--- Data ---
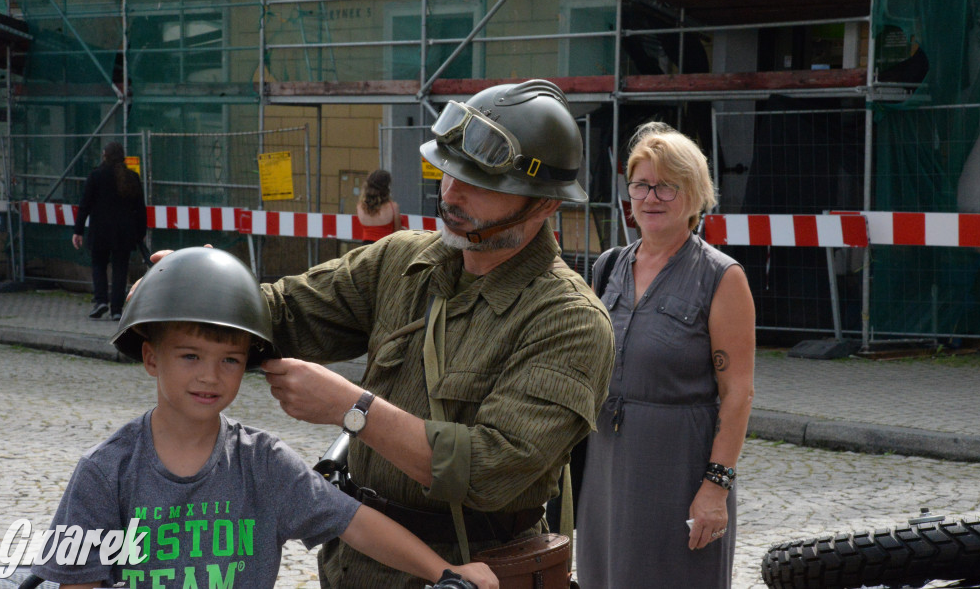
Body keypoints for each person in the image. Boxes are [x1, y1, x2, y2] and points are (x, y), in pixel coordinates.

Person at [255, 79, 615, 588]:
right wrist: (194, 294)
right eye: (448, 172)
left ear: (544, 205)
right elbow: (286, 312)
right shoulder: (404, 260)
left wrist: (354, 410)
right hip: (356, 564)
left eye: (481, 184)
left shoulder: (569, 320)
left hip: (466, 574)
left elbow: (490, 468)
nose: (451, 193)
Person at [31, 247, 497, 589]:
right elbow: (79, 583)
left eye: (230, 360)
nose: (210, 375)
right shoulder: (106, 471)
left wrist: (445, 571)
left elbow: (355, 522)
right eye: (190, 356)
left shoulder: (264, 464)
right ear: (151, 358)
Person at [576, 122, 756, 588]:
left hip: (678, 468)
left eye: (666, 187)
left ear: (694, 195)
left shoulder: (721, 277)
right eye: (641, 185)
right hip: (608, 467)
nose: (650, 197)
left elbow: (738, 393)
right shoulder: (608, 266)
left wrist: (715, 488)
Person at [72, 140, 147, 321]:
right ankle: (117, 309)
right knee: (120, 268)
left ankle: (101, 301)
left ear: (104, 156)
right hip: (124, 232)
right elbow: (140, 208)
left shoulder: (96, 176)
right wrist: (140, 232)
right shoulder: (131, 177)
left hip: (100, 230)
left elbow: (85, 205)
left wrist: (78, 230)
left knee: (98, 265)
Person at [357, 168, 402, 244]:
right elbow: (397, 234)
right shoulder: (393, 207)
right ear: (386, 187)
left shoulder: (360, 206)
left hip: (366, 248)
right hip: (385, 247)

--- The problem ---
Copy every line of the data word for word, omitting the images.

--- Exercise response ---
Body keypoints for each person in the image. Boxes are [x1, y1, x2, y2] and points are (x, y), in pixel coordinates.

Person at [255, 79, 615, 588]:
right wrist: (194, 294)
right eye: (448, 172)
left ear: (544, 205)
right elbow: (286, 312)
right shoulder: (404, 260)
left wrist: (354, 410)
right hip: (356, 564)
left eye: (481, 184)
left shoulder: (569, 320)
left hip: (466, 574)
left elbow: (490, 468)
nose: (451, 193)
Person at [31, 247, 497, 589]:
right elbow: (79, 583)
left eye: (230, 360)
nose: (210, 375)
right shoulder: (106, 471)
left wrist: (445, 571)
left elbow: (355, 522)
right eye: (190, 356)
left shoulder: (264, 464)
right ear: (151, 358)
Person at [576, 122, 756, 588]:
left hip: (678, 468)
left eye: (666, 187)
left ear: (694, 195)
left shoulder: (721, 277)
right eye: (641, 185)
right hip: (608, 467)
nose: (650, 197)
left elbow: (738, 393)
right shoulder: (608, 266)
left wrist: (715, 488)
Person at [72, 140, 147, 321]:
right ankle: (117, 309)
right knee: (120, 268)
left ankle: (101, 301)
left ear: (104, 156)
right hip: (124, 232)
right elbow: (140, 208)
left shoulder: (96, 176)
right wrist: (140, 232)
right shoulder: (131, 177)
left hip: (100, 230)
left elbow: (85, 205)
left wrist: (78, 230)
left knee: (98, 265)
Person at [357, 168, 402, 244]:
right elbow: (397, 234)
right shoulder: (393, 207)
right ear: (386, 187)
left shoulder: (360, 206)
left hip: (366, 248)
right hip: (385, 247)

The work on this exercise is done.